10/03/2014

Le viol: une arme de guerre ?

Encore et encore, conflit après conflit, que ce soit au temps des guerres dans l’ex-Yougoslavie ou du nettoyage ethnique au Rwanda ou dans des guerres contemporaines en Somalie et en Syrie (la liste est tristement non exhaustive) on entend revenir ce constat de la part de représentants des Nations-Unies et des médias: «Le viol est utilisé comme arme de guerre».

Certes, ce phénomène a accompagné toutes les guerres depuis que le monde est monde, mais depuis 2 décennies il prend des proportions extraordinaires. Cela étant dit, peut-on néanmoins parler d’arme de guerre ?

Je dois dire que ce soi-disant constat m’insupporte. Il fait partie, à mon sens, de cette paresse intellectuelle du monde moderne où Il règne un conformisme souvent navrant. Une fois qu’une idée a été émise par qui que ce soit qui fait tant soit peu autorité, c’est repris à la vitesse des réseaux informatiques par l’ensemble des médias du monde entier et cela devient une vérité.

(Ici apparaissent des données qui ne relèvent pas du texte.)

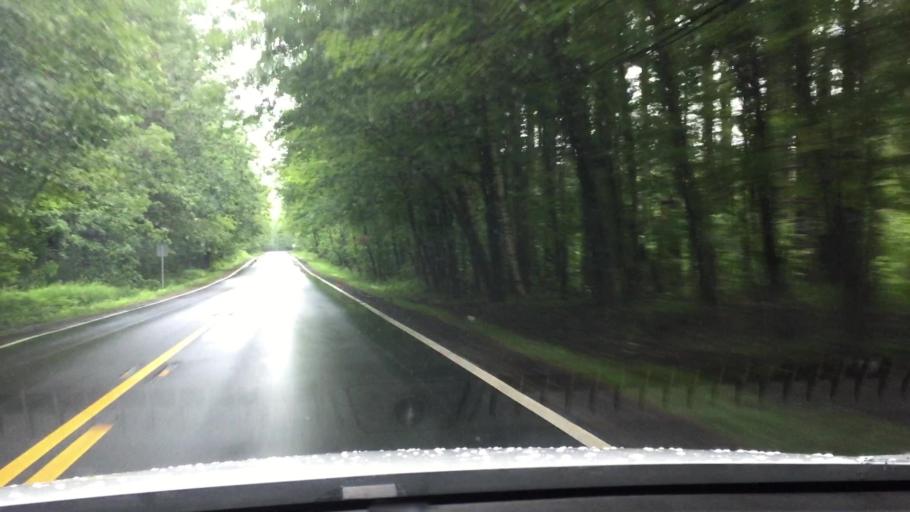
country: US
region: Massachusetts
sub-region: Berkshire County
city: Hinsdale
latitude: 42.3996
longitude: -73.1706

Je trouve qu’il est insupportable et inadmissible de prêter ne serait-ce qu’une once de pensée politique à ce qui n’est qu’une succession d’actes plus barbares les uns que les autres. Les hommes qui participent à ces ignominies sont des monstres, malades et frustrés qui utilisent la guerre pour assouvir leurs instincts les plus abjects.

Mettre un «nom» sur cette abjection revient inconsciemment à en atténuer la portée et les conséquences. C’est un peu toute proportion gardée, comme en médecine lorsque l’on met un nom savant sur une maladie à laquelle on ne comprend rien. Ensuite, lorsque le médecin nous annonce son diagnostic, on est rassuré, car, puisqu’il a mis un nom sur notre mal, on pense qu’il est capable de le guérir ce qui est loin d’être toujours le cas. Je dirais même que plus le nom savant est abscons et plus il cache l’ignorance de la médecine.

Ne laissons pas notre potentiel d’indignation être atténué par ce constat finalement lénifiant. Le viol est un acte barbare, qu’il soit commis pendant une guerre ou au coin des rues de nos villes. Ceux qui pratiquent le viol et toutes autres violences sexuelles, pendant ou hors conflits, sont des malades qui doivent être recherchés, poursuivis et punis avec le maximum de sévérité en fonction des circonstances.